On Feb 14, 2008, at 4:09 PM, Rémi Denis-Courmont wrote:
Le Thursday 14 February 2008 16:51:21 ext Iljitsch van Beijnum, vous  
avez
écrit :
also 6to4 does not work through many NATs.

The reason that as a rule, you can't do 6to4 through NAT is because
you don't know your 6to4 prefix if you don't know your real IPv4
address. Whether the packets make it through is a different question.

No no no. You can find your external IPv4 address using STUN, Teredo,
whatismyip.com, you-name-it, and infer the 6to4 prefix from that.  
You may
further assume that no other host is using proto-41 within the same  
NAT.

It still will not work. IPsec pass-through lets you receive traffic  
from the
IPsec gateway you sent ESP packets to. But for 6to4 to work, you  
need to
receive proto-41 packets from ANY remove peer, owing to the asymmetric
routing. I did try for real.

(...)
Or, when designing new protocols, the checksum is calculated in  
such a
way that address translation isn't a problem. Or the implementation
discovers the outer IPv4 address and adjusts its checksum calculation
accordingly. This doesn't make all non-TCP/UDP protocols impossible.

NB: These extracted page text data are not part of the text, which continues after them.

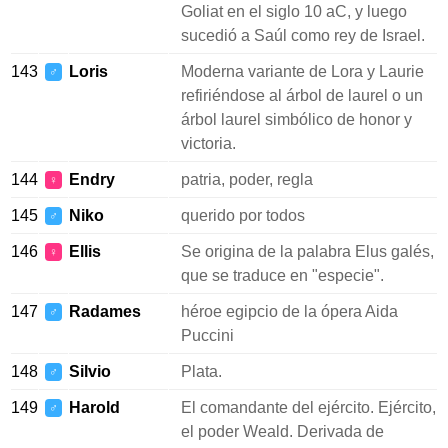
Goliat en el siglo 10 aC, y luego
sucedió a Saúl como rey de Israel.
143
Loris
Moderna variante de Lora y Laurie
♂
refiriéndose al árbol de laurel o un
árbol laurel simbólico de honor y
victoria.
144
Endry
patria, poder, regla
♀
145
Niko
querido por todos
♂
146
Ellis
Se origina de la palabra Elus galés,
♀
que se traduce en "especie".
147
Radames
héroe egipcio de la ópera Aida
♂
Puccini
148
Silvio
Plata.
♂
149
Harold
El comandante del ejército. Ejército,
♂
el poder Weald. Derivada de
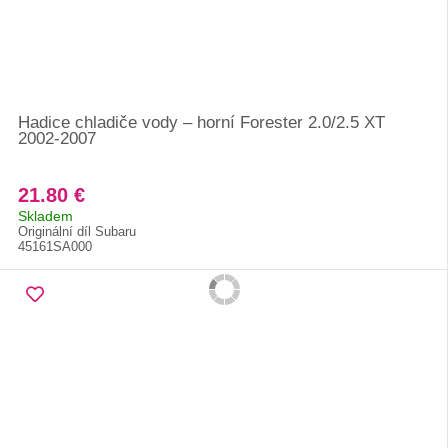
Hadice chladiče vody – horní Forester 2.0/2.5 XT
2002-2007
21.80 €
Skladem
Originální díl Subaru
45161SA000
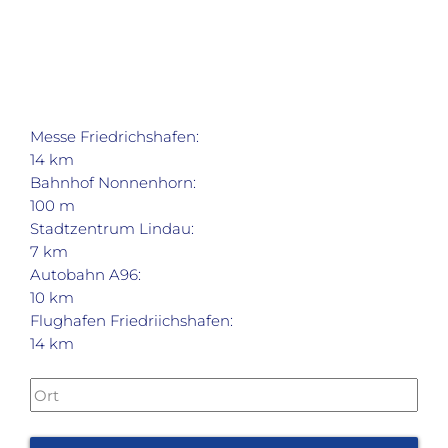
Messe Friedrichshafen:
14 km
Bahnhof Nonnenhorn:
100 m
Stadtzentrum Lindau:
7 km
Autobahn A96:
10 km
Flughafen Friedriichshafen:
14 km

Indeed, but all new "real transport" protocols do re-use the "pseudo- 
IP
header" in their checksum computation to date, and I have seen no  
proposal to
change this so far.
SCTP does NOT use a pseudo IP header for its checksum calculation.


Also, even then, you're still going to shoot yourself in the foot if  
multiple
hosts try to use the same protocol to the same remote node (which is  
in fact
quite likely), unless the NAT knows how to mangle port numbers for the
specific protocol.

So as was already mentioned, one could
argue the waist hourglass is HTTP and HTTP/SSL, and this  
discussion is
irrelevant.

Many NATs and firewalls block incoming TCP sessions or unexpected UDP
packets. So if we use the logic "only stuff that works on 100% of all
hosts connected to the internet is relevant" then EVERYTHING is
irrelevant.

Agreed. It's just a matter of how many nines you want/need to have.  
I bet only
HTTP can get one single nine by the way :( i.e. >90%.